Les images issues des caméras-piétons des gendarmes avaient déjà permis de révéler que des consignes de tirs tendus avaient bien été passées par la hiérarchie et que plusieurs militaires voulaient blesser gravement les manifestants. Les conséquences d’un tir tendu peuvent être extrêmement graves : la munition pesant entre 200 et 300 grammes n’a, dans ce cas, pas le temps de s’ouvrir en l’air et peut percuter la tête ou le corps d’une personne à pleine vitesse.

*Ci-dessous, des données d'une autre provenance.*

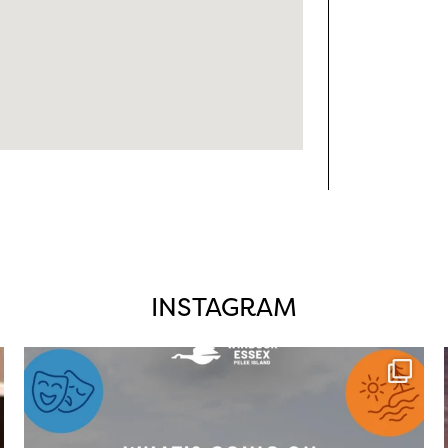
INSTAGRAM
twepi
Aug 4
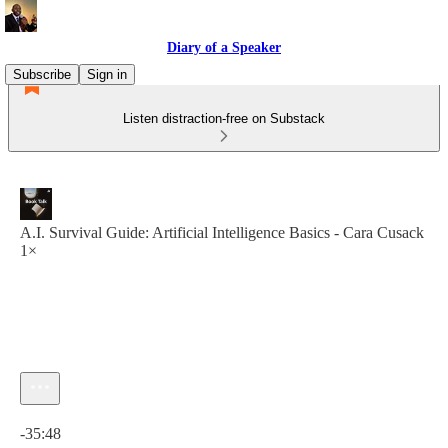
Diary of a Speaker
Subscribe
Sign in
Listen distraction-free on Substack
A.I. Survival Guide: Artificial Intelligence Basics - Cara Cusack
1×
Current time: 0:00 / Total time: -35:48
-35:48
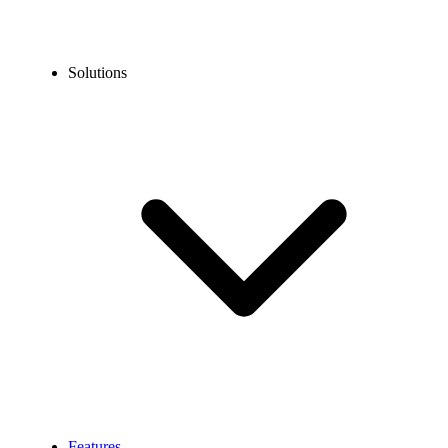
Solutions
Features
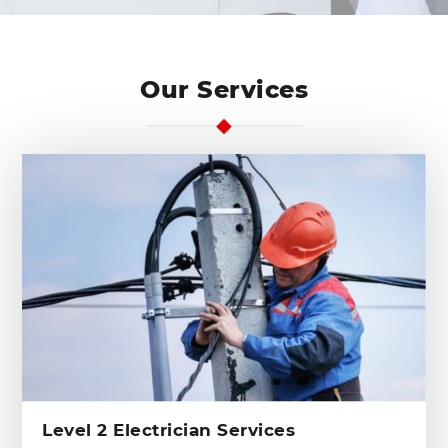
Our Services
Level 2 Electrician Services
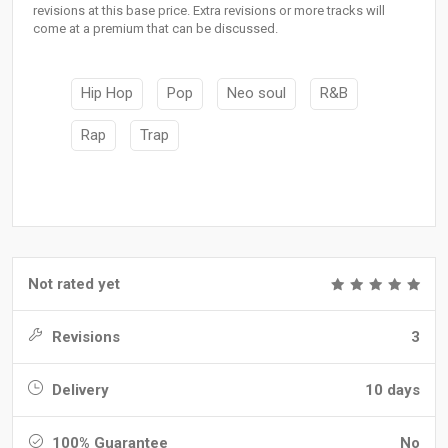
revisions at this base price. Extra revisions or more tracks will
come at a premium that can be discussed.
Hip Hop
Pop
Neo soul
R&B
Rap
Trap
Not rated yet
Revisions
3
Delivery
10 days
100% Guarantee
No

Pour trouver le tir tendu compatible avec la blessure du manifestant, Libération et Mediapart ont réalisé une synchronisation des vidéos disponibles des faits, notamment les nombreuses images captées par les gendarmes et versées à la procédure judiciaire. Pour s’y retrouver dans cette masse de fichiers, plus de 2 000, nous avons pu automatiser leur classement par heure et repérer les vidéos captées dans la bonne zone grâce à leurs métadonnées. A 13 heures 45 et 58 secondes, soit l’instant de l’impact et dans la zone compatible, 39 vidéos sont disponibles.
Un seul tir compatible
La plupart de ses fichiers vidéo disposent également d’une captation sonore. En croisant les données visuelles et audio, il est possible de retrouver cinq détonations dans les instants et dans la zone compatible avec la blessure de Serge Duteuil-Graziani. Il s’agit de deux tirs de grenades lacrymogènes, dont la trajectoire ne correspond pas à celle du projectile en cause, l’explosion d’une grenade GM2L qui survient avant la blessure, et un autre tir de cette même munition qui intervient après. Un seul tir est compatible : celui effectué depuis la tourelle du véhicule blindé par le gendarme Arnaud F.

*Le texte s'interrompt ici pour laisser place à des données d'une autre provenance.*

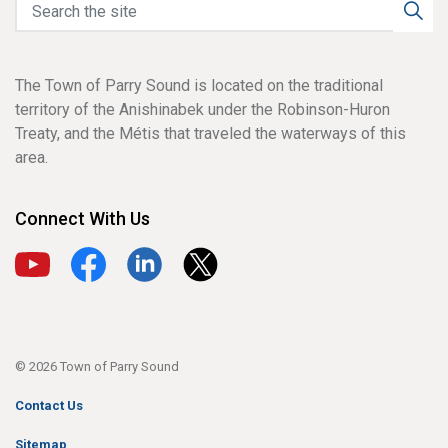
The Town of Parry Sound is located on the traditional
territory of the Anishinabek under the Robinson-Huron
Treaty, and the Métis that traveled the waterways of this
area.
Connect With Us
View our YouTube channel
View our Facebook page
View our LinkedIn page
View our X page
© 2026 Town of Parry Sound
Contact Us
Sitemap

Une vidéo captée par le journaliste de Blast Jose Rexach et dont un extrait avait été diffusé peu de temps après la manifestation permet de voir ce tir. Il avait bien été repéré par les enquêteurs de l’IGGN mais le fichier original, pourtant capital, n’avait pas été récupéré. Libération et Mediapart ont obtenu la séquence entière, elle permet de confirmer qu’aucun autre tir n’est visible à cet instant. En classant l’affaire, le procureur de la République de Rennes, Frédéric Teillet, avait affirmé qu’«aucune investigation supplémentaire ne [pouvait] permettre d’éclaircir les circonstances de ces tirs».
Contacté par Libération et Mediapart en amont de la publication de ces nouvelles révélations, le magistrat rappelle que «2 100 fichiers vidéo, dont 600 enregistrés par les gendarmes»ont été recueillis par les enquêteurs. «Le travail de synchronisation des très nombreuses vidéos saisies par les enquêteurs n’a pas permis d’aboutir au résultat que vous décrivez», ajoute-t-il. Enfin, le procureur précise que la révélation de nouveaux éléments pourrait conduire la justice à réaliser un complément d’enquête dans le cadre de l’instruction ouverte après la révélation par Libération et Mediapart des vidéos montrant des ordres de tir tendu, des violences et des insultes des gendarmes. Après le classement sans suite, quatre plaignants gravement blessés, dont Serge Duteuil-Graziani, se sont constitués partie civile pour relancer la procédure et obtenir la saisine d’un juge d’instruction. Lequel pourrait être amené à se saisir des nouveaux élements que nous révélons.
Egalement contactés, le gendarme Arnaud F. et la direction générale de la gendarmerie nationale n’ont pas donné suite.